恐怖を強く求め、出会ったすべての者に呪いを与えたその男は、今お前の訓練の場となっている生死を賭けたゲームを極めた。お前を始めとするガーディアンが他の光の覇者に対して力を行使するのを見ると、彼がライバルを気楽に始末していたという話を思い出す。お前が彼と同じだと言いたいわけではない。誰も彼と同じにはなれない。シャックス卿も違う。ザヴァラ司令官も違う。彼の「影」や、彼の称号を名誉の印のように身につける者たちも、すべて違う。「ドレドゲン」は「奈落の底」という意味の古語だ。人間ではない。ハイヴでもない。ただの忘れ去られた深遠な領域であり、彼の罪に対して安らぎを与えるべく、ろくでなしの周りに巻き付けられた不確実性と恐怖の層にすぎない。それは「無」を意味する。虚ろだ。彼の道もそうだ。お前が勝利を味わい、クルーシブルの恐怖心の炎を受け入れているとき、自分自身と向き合ってみろ…

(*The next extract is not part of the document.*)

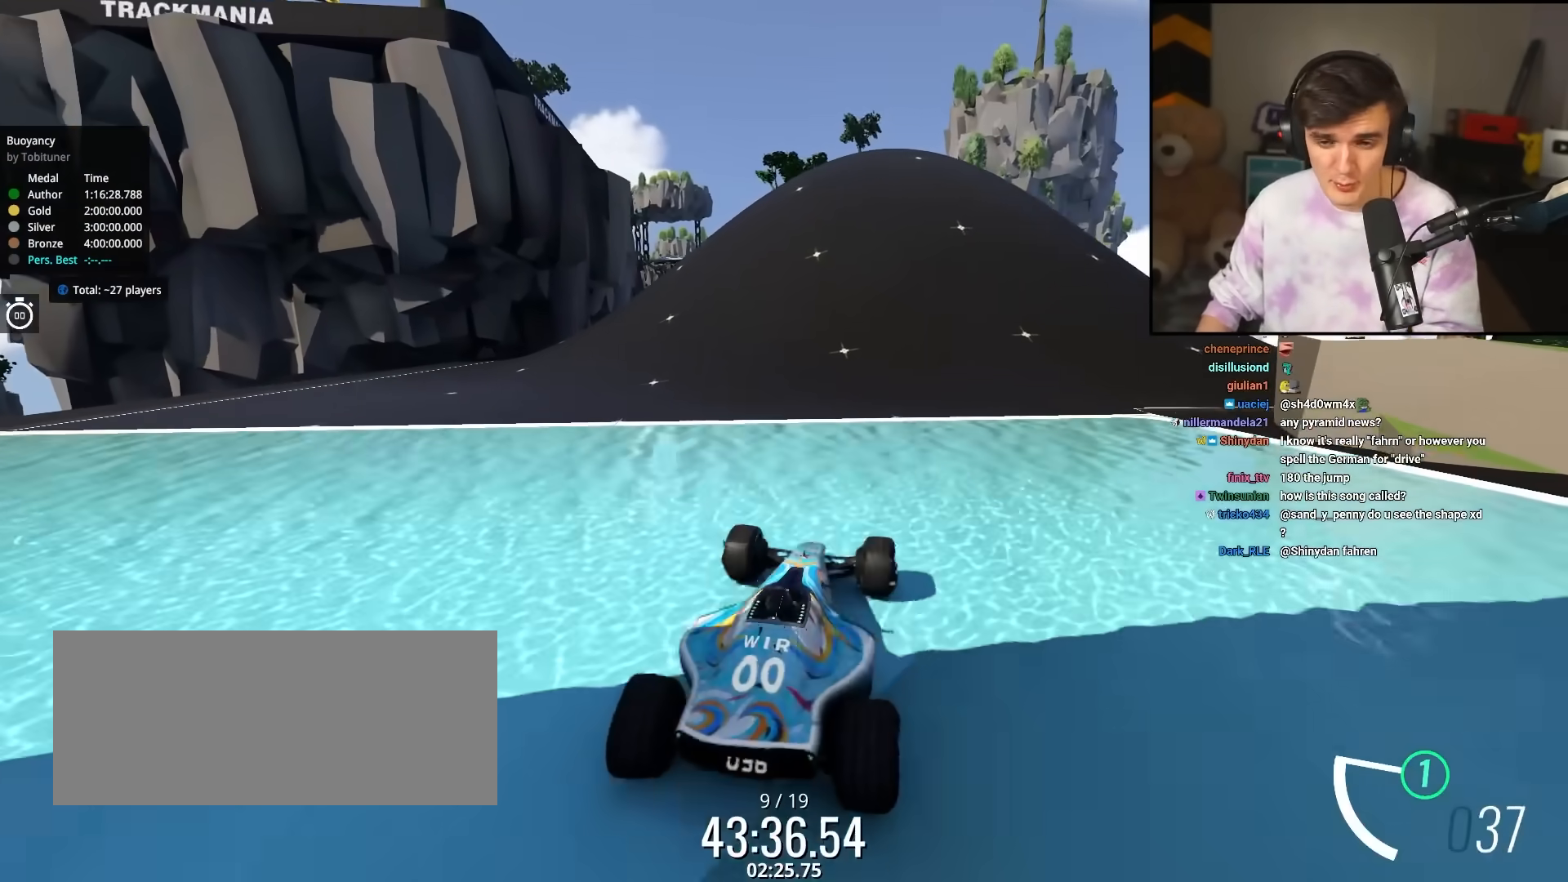
{"keys": ["up"], "events": [[367, "right", "down"], [400, "right", "up"]]}
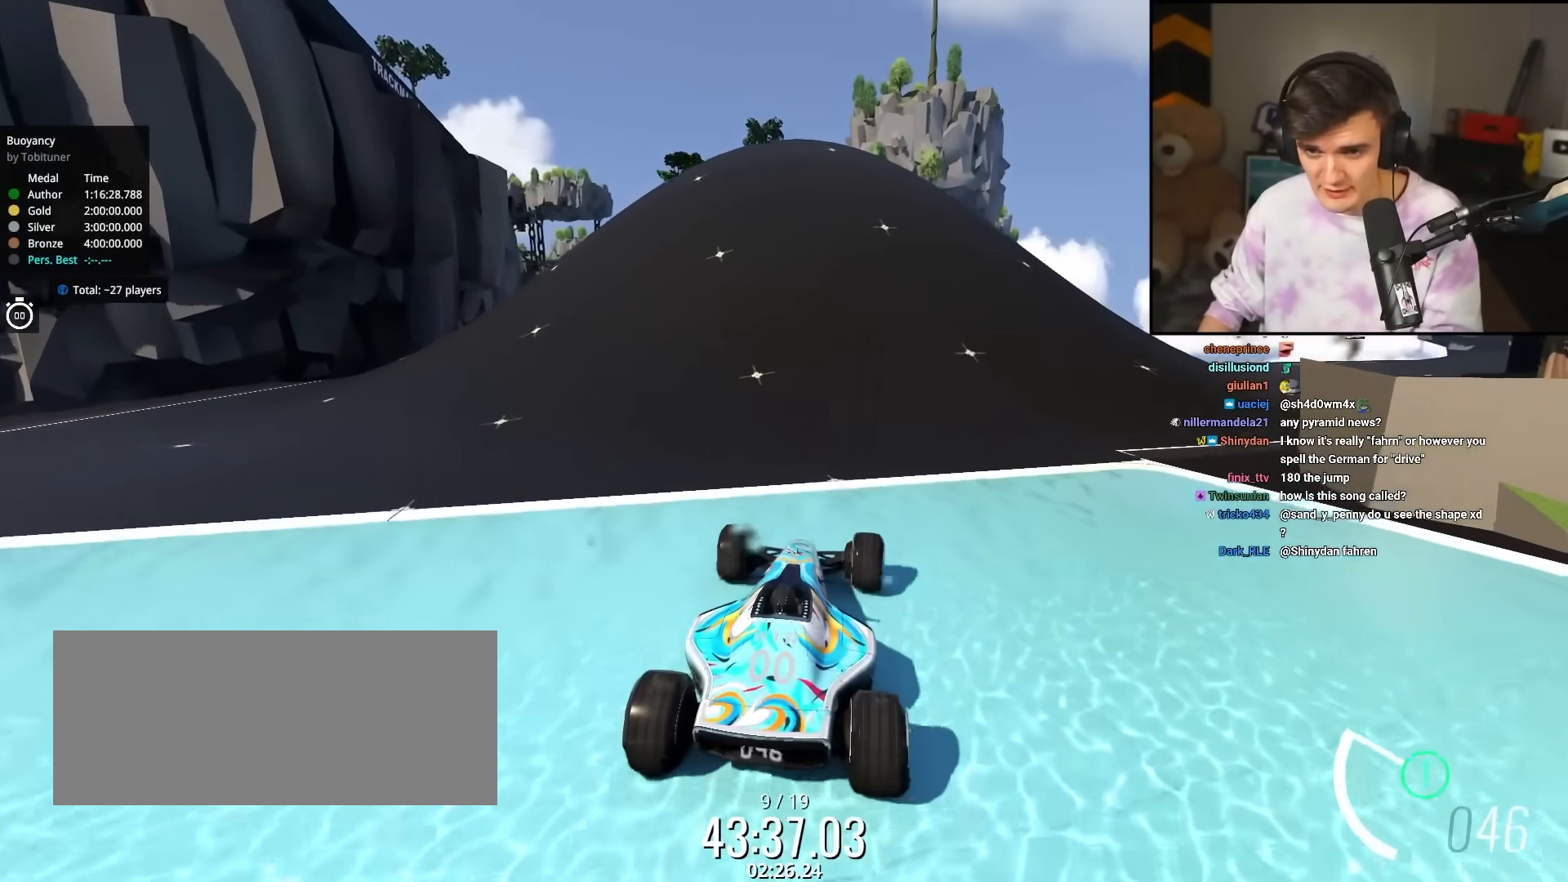
{"keys": ["up"], "events": []}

その挑戦、あるいは「敵」に与える苦しみに、お前は喜びを覚えるのか? 戦闘において自分に匹敵する者に立ち向かい、自分の力の限界を試す興奮に、お前は大きな喜びを感じるのか? 相手の威勢をくじくことに快感を覚えるのか?
その答えをじっくり考えてみろ。自分の行いの中で真の自分を模索してみたまえ。お前は英雄なのか、征服者なのか? 片方はもう片方を抑えつけられるが、その逆はありえない。
私見だが、お前にはその両方の素質が見て取れる。
——S。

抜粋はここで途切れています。